März 2026, Lito Theater Oberhausen. Rund 300 Leute quetschen sich zwischen Theke und Sitzreihen, Bier in der Hand, Erwartung im Blick. Angekündigt als „Uncut Show“, von Dan Ganove selbst großspurig als musikalische Folter betitelt. Klingt nach Übertreibung? Warten wir’s ab.
Den Auftakt machte Jnsn, der die Menge mit einem gut gemischten Set aus eigenen Songs und ein paar Covers langsam auf Temperatur brachte. 45 Minuten solides Warm-up – genau das richtige Maß, um aus vorsichtigem Mitwippen ein erstes echtes Mitgehen zu machen.
Dann wurde es ernst. Fast auf die Minute genau betrat Dan Ganove die Bühne – leicht angespannt, fast schon nervös. Doch das hielt nicht lange. Das Publikum nahm ihn sofort auf, trug ihn quasi durch die ersten Songs. Und plötzlich war sie da: diese rohe, ungefilterte Energie, die den Abend tragen sollte.

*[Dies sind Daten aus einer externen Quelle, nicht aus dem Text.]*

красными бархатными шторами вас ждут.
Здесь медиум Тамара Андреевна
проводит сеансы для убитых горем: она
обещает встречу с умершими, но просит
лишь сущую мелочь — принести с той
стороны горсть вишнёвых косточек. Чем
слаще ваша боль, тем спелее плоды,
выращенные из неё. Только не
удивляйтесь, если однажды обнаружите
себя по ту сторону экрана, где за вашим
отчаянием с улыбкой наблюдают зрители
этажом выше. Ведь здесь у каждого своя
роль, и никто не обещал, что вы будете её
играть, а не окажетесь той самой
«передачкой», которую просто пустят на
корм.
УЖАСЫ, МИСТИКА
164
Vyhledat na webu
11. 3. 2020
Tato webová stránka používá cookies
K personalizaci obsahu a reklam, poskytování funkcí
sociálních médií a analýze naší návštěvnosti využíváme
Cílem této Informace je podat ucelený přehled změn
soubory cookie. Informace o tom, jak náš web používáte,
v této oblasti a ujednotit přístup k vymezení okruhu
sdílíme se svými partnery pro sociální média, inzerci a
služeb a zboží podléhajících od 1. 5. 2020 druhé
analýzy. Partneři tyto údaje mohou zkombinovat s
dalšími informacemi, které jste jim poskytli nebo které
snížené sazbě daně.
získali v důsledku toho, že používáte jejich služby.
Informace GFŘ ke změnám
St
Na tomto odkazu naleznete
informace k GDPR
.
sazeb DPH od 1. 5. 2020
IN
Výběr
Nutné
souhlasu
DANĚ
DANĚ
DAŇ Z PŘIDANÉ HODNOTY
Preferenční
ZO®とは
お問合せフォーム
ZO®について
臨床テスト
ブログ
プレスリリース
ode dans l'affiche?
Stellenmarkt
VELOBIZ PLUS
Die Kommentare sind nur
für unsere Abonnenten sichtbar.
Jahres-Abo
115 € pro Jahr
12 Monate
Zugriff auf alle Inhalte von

Dan Ganove sprang durch alte und neue Stücke, ohne sich groß um Setlisten-Logik zu scheren. Eher ein musikalischer Streifzug als ein sauber geplantes Konzert – genau das machte den Reiz aus. Dann der erste Überraschungsmoment: Ole als Stargast auf der Bühne. Gemeinsam mit Dan gab’s „Wenn die Welt untergeht“ und „Bleib tapfer“ von WIZO – und plötzlich war der Laden ein einziger Chor.
Nach rund 50 Minuten: Pause. Keine Show-Spielerei, sondern einfach Luft holen. Zigaretten an, Bier nachkippen, kurz sortieren – bevor der zweite Teil der „Folter“ begann.
Und der hatte es in sich. Noch wilder, noch ungefilterter. Das Publikum inzwischen komplett drin, feierte wirklich alles – selbst die schrägsten, unerwartetsten Songs wurden abgeklatscht, als wären es Klassiker. Zweiter Stargast: Die Kassierer- Frontmann Mitch, der bei „Die Frau, die Milliarden Sätze spricht“ mit einstieg. Spätestens hier war klar: Das hier ist kein normales Konzert mehr, sondern ein kollektiver Kontrollverlust mit Ansage.
Nach über 80 Minuten ging es langsam Richtung Zielgerade – zumindest theoretisch. Denn natürlich ließ das Publikum Dan nicht einfach gehen. Mit Zugaben wurde das Ganze auf über zwei Stunden gezogen. Am Ende: verschwitzte Gesichter, heisere Stimmen, ein Künstler, der sichtbar durch war – und ein Publikum, das genau das bekommen hatte, was versprochen wurde.

Fazit zwischen den Zeilen: Wenn das „musikalische Folter“ war, dann bitte jederzeit wieder.